Along a rural stretch north of Myrtle Creek, a green Mercury Tracer
with three men suddenly pulled up in the fast lane, along the
Lincoln's left side. The passenger window went down, a gun came out,
and a hail of bullets blasted the Lincoln.

Silva was hit. The grandson guided the car to a stop on the shoulder,
where Silva died behind the wheel.

The men in the Tracer sped to a gas station 10 miles down the road,
where they ducked into the restroom to change clothes. The men
abandoned the Tracer, which had been stolen in California, and hopped
into a waiting Ford Expedition.

Oregon State Police Lt. Darin Lux, then a detective on his first
homicide, said the crime appeared planned. Witnesses were reluctant to
talk, but within days, investigators issued warrants for two suspects:
Sergio Villafana-Ortega, then 23, and Gerardo Botello Rosales, then
25.

State police had cited Villafana-Ortega for speeding six months before
the shooting, court records show. He listed a Salem address one block
from a house that a federal affidavit in another case said was used by
a major drug ring.

Lux said the motive for Silva's death was never clear, only that
investigators learned it may have involved some sort of retaliation.
The two suspects were never found.

But a former drug trafficker told The Oregonian recently that Silva
was the godfather of a child of Jorge Ortiz Oliva, a Salem drug
kingpin. Ortiz Oliva, later convicted, had connections to a cartel in
Nocupetaro, Mexico, according to court records.

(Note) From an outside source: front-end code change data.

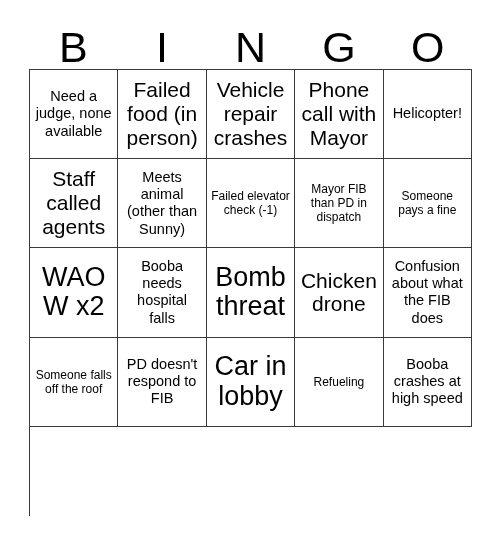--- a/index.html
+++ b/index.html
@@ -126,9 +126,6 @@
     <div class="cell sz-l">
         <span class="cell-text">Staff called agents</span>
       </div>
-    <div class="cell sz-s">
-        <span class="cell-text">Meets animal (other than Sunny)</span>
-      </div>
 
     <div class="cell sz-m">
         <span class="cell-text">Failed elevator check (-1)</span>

The former trafficker, who asked that his identity be shielded to
protect his safety, said he drove a load of marijuana from California
to Salem the day before the killing. He thinks Silva may have been
returning to California with the cash to pay.

The former trafficker said he and Ortiz Oliva attended Silva's funeral
in California. A Roseburg funeral home confirmed that Silva's body was
shipped to a now-defunct mortuary in Tulare, Calif.

After the funeral, the former trafficker wondered aloud why the
suspects hadn't been arrested.

As he recalled, Ortiz Oliva responded: "They've been taken care of."